Ce n'était pas une question, c'était un constat. Mme Dubois n'avait jamais été dupe du charme de Marc. Elle avait vu sa fille se perdre dans cet amour à sens unique.
Plus tard dans la soirée, alors que tout le monde chantait "Joyeux anniversaire" autour du gâteau, Marc était toujours au téléphone. Camille se sentit complètement seule, humiliée devant toute sa famille et ses amis. Quand il revint enfin, il se pencha vers elle et lui chuchota à l'oreille, non pas pour s'excuser, mais pour se plaindre.
"Chloé a des problèmes de voiture, je dois aller l'aider. Je ne serai pas long."
Le nom prononcé à voix basse, comme un secret coupable, fut la goutte d'eau qui fit déborder le vase. Il allait la quitter, le soir de l'anniversaire de sa mère, pour aller dépanner sa maîtresse.

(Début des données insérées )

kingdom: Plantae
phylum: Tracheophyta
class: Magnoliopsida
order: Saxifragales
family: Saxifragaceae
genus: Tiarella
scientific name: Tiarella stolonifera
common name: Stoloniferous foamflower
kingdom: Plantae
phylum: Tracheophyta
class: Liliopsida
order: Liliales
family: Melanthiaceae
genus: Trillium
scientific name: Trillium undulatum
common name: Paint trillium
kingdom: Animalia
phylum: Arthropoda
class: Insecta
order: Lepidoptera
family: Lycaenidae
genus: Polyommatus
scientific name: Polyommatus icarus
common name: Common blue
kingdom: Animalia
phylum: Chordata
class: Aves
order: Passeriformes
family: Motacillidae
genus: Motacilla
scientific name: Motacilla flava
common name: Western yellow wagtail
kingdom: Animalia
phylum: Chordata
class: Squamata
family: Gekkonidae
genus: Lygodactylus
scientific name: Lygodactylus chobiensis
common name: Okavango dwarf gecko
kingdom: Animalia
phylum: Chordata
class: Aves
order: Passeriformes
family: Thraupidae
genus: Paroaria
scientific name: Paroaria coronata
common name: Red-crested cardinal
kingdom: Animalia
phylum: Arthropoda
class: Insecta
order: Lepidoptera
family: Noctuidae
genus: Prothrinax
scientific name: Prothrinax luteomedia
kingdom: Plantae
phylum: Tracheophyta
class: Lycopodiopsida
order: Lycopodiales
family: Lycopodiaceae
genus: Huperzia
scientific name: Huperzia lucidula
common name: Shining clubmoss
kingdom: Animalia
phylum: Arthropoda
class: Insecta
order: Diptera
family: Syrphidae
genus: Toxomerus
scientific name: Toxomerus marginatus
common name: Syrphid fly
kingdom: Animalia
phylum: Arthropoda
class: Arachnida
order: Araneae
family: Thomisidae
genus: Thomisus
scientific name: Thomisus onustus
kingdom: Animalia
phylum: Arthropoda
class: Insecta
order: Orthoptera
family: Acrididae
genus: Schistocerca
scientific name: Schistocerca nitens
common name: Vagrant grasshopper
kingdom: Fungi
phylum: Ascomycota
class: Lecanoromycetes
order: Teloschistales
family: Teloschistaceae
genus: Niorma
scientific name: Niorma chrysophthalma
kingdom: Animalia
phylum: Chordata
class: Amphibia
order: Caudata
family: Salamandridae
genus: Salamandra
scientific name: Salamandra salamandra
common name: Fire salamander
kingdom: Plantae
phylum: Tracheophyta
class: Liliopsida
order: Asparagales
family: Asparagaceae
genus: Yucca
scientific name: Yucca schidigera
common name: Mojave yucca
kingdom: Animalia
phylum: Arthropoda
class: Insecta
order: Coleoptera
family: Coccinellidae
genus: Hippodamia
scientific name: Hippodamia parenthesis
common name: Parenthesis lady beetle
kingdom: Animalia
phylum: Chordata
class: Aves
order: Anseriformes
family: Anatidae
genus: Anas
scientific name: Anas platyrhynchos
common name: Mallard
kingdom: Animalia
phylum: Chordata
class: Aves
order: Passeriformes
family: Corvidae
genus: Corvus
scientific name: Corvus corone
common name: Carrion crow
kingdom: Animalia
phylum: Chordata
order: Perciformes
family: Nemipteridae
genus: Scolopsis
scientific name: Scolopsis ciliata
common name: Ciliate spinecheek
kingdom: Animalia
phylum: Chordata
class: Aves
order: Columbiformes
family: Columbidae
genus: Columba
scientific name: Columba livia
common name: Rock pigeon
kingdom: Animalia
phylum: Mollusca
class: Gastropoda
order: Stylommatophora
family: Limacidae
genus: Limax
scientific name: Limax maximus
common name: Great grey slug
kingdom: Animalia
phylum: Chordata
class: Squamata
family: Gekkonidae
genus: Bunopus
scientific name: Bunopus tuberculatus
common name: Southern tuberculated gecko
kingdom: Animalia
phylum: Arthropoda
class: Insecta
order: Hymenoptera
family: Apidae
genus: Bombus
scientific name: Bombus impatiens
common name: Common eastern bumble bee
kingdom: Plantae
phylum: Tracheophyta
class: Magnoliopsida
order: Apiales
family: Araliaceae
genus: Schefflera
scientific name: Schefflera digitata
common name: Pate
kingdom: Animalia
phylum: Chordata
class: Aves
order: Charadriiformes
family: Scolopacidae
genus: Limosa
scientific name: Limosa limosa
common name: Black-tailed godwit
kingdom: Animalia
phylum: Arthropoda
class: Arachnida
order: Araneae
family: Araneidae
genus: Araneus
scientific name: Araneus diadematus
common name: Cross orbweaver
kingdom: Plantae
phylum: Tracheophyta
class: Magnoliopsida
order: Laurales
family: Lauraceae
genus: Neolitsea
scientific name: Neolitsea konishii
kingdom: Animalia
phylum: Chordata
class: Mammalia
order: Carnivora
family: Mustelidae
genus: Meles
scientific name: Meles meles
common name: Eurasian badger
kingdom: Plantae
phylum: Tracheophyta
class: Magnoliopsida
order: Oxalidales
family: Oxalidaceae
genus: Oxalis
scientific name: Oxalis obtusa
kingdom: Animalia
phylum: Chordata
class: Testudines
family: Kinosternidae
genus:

La colère et la douleur explosèrent en elle. Elle se leva, renversa sa coupe de champagne sur la table, et quitta le jardin sans un mot, sous le regard médusé des invités. Elle marcha jusqu'à sa voiture, les larmes brouillant sa vue. Ce n'était plus de la tristesse, c'était une rage pure. Il avait détruit sa dignité, foulé aux pieds son amour et son respect. Assise dans sa voiture, tremblante, elle prit une décision irrévocable. Il n'y aurait pas de retour en arrière. La vengeance ne suffisait plus. Elle voulait sa destruction.